Corned Beef, Mustard & Winter Coleslaw Sandwiches

  • Corned Beef, Mustard & Winter Coleslaw Sandwiches

Corned Beef, Mustard & Winter Coleslaw Sandwiches


(makes 40 cocktail-size, club sandwiches)
Photo:  Andrew Gorrie "The Dominion Post"

30 slices white sandwich bread

250g butter (softened) (you may not use it all)

7 + 1/2 tsp Dijon mustard

300g Mayonnaise {our recipe for Sandwich Mayonnaise is on our website}

1/3 recipe Corned Beef (very thinly sliced)

1/8 tsp freshly ground black pepper

Winter Coleslaw


· On a clean work surface lay all bread slices in three rows of 10.

· Lightly butter all bread slices and spread 10 slices with mustard.

· Generously spread 20 slices with mayonnaise.

· Cover mustard topped bread with corned beef in a single layer. Season with pepper.

· Cover corned beef with second slice of bread, mayonnaise facing downwards.

· Butter top side of bread and spread with mayonnaise. Cover each sandwich with 30g (1/2-cup loosely packed) Winter Coleslaw and top with last slice of bread, mayonnaise facing downwards.

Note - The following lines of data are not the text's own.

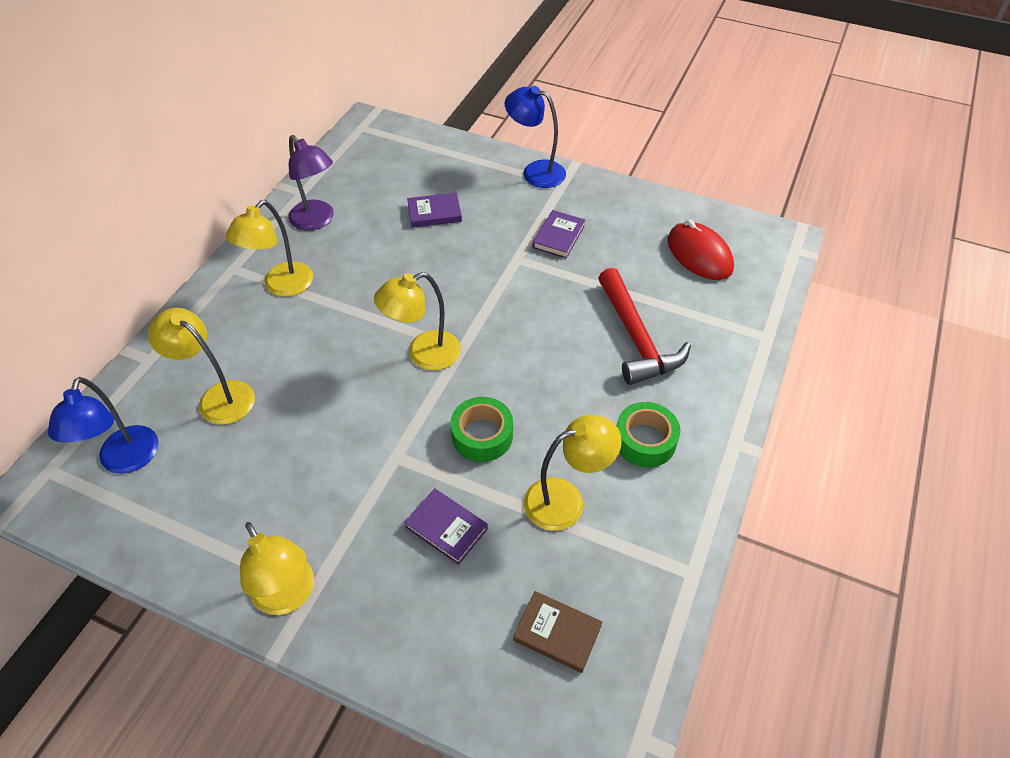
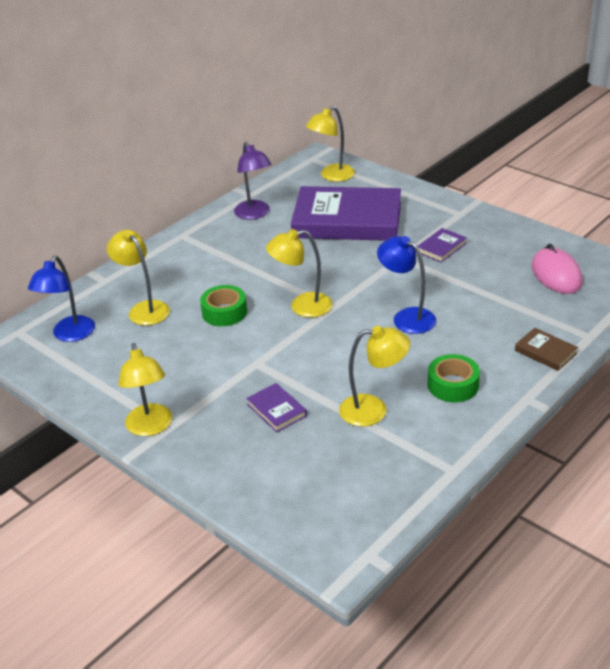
camera: 20 degrees right, 15 degrees down
yellow lamp [226,200,313,297] -> yellow lamp moved to [306,106,355,182]
purple book [407,192,462,228] -> purple book [291,186,401,241], size x2.50
green tape [450,397,513,462] -> green tape moved to [200,285,247,326]
blue lamp [505,86,566,188] -> blue lamp moved to [377,236,436,334]
brown book [513,591,602,673] -> brown book moved to [515,328,578,371]
red hammer [598,268,691,385] -> none
red mouse [668,220,734,280] -> pink mouse [532,244,583,294]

· Cut off all crusts and cut each sandwich into four squares. An electric knife is a useful tool.

· Serve immediately or pack into a container lined with greaseproof paper and store in refrigerator till ready to serve or overnight. If layering sandwiches place greaseproof paper between layers.

Corned Beef


1.5kg piece of corned beef (rinsed)

250g (1large) onion (peeled & halved)

300g (2 medium) carrots (peeled & chopped)

170g (2 stalks) celery (washed & chopped)

3-4 black peppercorns

1 bay leaf


· Place corned beef into a large pot with enough cold water to cover corned beef. Add onion, carrots, celery, peppercorns and bay leaf.

· Place pot onto a high heat and bring to the boil. Reduce heat to low and simmer for 90 minutes. Rest meat in cooking liquid for 15-20 minutes.

· Remove beef from cooking liquid and cool. Cover corned beef and refrigerate for up to three days.

Winter Coleslaw

(yields 300g)


150g (2 cups firmly packed) very thinly sliced red cabbage

1 stalk celery (thinly sliced)

3 radishes (stalks removed and julienned)

5 mint leaves (thinly sliced)


· In a large bowl combine red cabbage, celery, radishes and mint and toss to combine.